[EXERCISE PROMPT] Rewrite every line of the listing below, changing each "chart" to "graph" and leaving everything else as it is.

[INPUT MATERIAL]
━━━━━━━━━━

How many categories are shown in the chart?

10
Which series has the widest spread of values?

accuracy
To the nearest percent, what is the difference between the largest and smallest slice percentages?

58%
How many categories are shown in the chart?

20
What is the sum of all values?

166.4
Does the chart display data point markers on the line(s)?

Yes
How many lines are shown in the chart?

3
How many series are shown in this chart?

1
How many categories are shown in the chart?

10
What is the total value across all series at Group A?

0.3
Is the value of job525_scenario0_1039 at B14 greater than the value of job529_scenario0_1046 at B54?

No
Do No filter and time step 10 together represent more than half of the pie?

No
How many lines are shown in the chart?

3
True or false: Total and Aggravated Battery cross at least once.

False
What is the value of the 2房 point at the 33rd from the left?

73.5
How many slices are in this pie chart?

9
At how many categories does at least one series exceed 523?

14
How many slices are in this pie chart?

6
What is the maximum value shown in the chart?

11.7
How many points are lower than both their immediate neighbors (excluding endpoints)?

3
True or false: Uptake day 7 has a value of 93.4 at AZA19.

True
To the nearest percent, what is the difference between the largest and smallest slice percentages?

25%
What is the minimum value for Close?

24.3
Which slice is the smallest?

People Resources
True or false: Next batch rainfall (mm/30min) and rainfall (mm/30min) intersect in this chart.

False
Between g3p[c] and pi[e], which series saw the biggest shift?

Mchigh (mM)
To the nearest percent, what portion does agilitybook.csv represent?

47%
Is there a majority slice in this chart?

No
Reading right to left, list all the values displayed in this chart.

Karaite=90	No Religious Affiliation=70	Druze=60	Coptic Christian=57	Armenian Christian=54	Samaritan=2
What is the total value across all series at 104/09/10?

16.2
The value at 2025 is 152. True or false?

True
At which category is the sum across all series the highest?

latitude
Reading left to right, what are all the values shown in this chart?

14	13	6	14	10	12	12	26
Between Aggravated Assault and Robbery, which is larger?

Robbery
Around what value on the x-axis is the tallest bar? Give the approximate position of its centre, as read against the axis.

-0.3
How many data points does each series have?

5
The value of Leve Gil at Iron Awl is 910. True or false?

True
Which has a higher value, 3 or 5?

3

━━━━━━━━━━

[RESPONSE TO THIS EXERCISE]
How many categories are shown in the graph?

10
Which series has the widest spread of values?

accuracy
To the nearest percent, what is the difference between the largest and smallest slice percentages?

58%
How many categories are shown in the graph?

20
What is the sum of all values?

166.4
Does the graph display data point markers on the line(s)?

Yes
How many lines are shown in the graph?

3
How many series are shown in this graph?

1
How many categories are shown in the graph?

10
What is the total value across all series at Group A?

0.3
Is the value of job525_scenario0_1039 at B14 greater than the value of job529_scenario0_1046 at B54?

No
Do No filter and time step 10 together represent more than half of the pie?

No
How many lines are shown in the graph?

3
True or false: Total and Aggravated Battery cross at least once.

False
What is the value of the 2房 point at the 33rd from the left?

73.5
How many slices are in this pie graph?

9
At how many categories does at least one series exceed 523?

14
How many slices are in this pie graph?

6
What is the maximum value shown in the graph?

11.7
How many points are lower than both their immediate neighbors (excluding endpoints)?

3
True or false: Uptake day 7 has a value of 93.4 at AZA19.

True
To the nearest percent, what is the difference between the largest and smallest slice percentages?

25%
What is the minimum value for Close?

24.3
Which slice is the smallest?

People Resources
True or false: Next batch rainfall (mm/30min) and rainfall (mm/30min) intersect in this graph.

False
Between g3p[c] and pi[e], which series saw the biggest shift?

Mchigh (mM)
To the nearest percent, what portion does agilitybook.csv represent?

47%
Is there a majority slice in this graph?

No
Reading right to left, list all the values displayed in this graph.

Karaite=90	No Religious Affiliation=70	Druze=60	Coptic Christian=57	Armenian Christian=54	Samaritan=2
What is the total value across all series at 104/09/10?

16.2
The value at 2025 is 152. True or false?

True
At which category is the sum across all series the highest?

latitude
Reading left to right, what are all the values shown in this graph?

14	13	6	14	10	12	12	26
Between Aggravated Assault and Robbery, which is larger?

Robbery
Around what value on the x-axis is the tallest bar? Give the approximate position of its centre, as read against the axis.

-0.3
How many data points does each series have?

5
The value of Leve Gil at Iron Awl is 910. True or false?

True
Which has a higher value, 3 or 5?

3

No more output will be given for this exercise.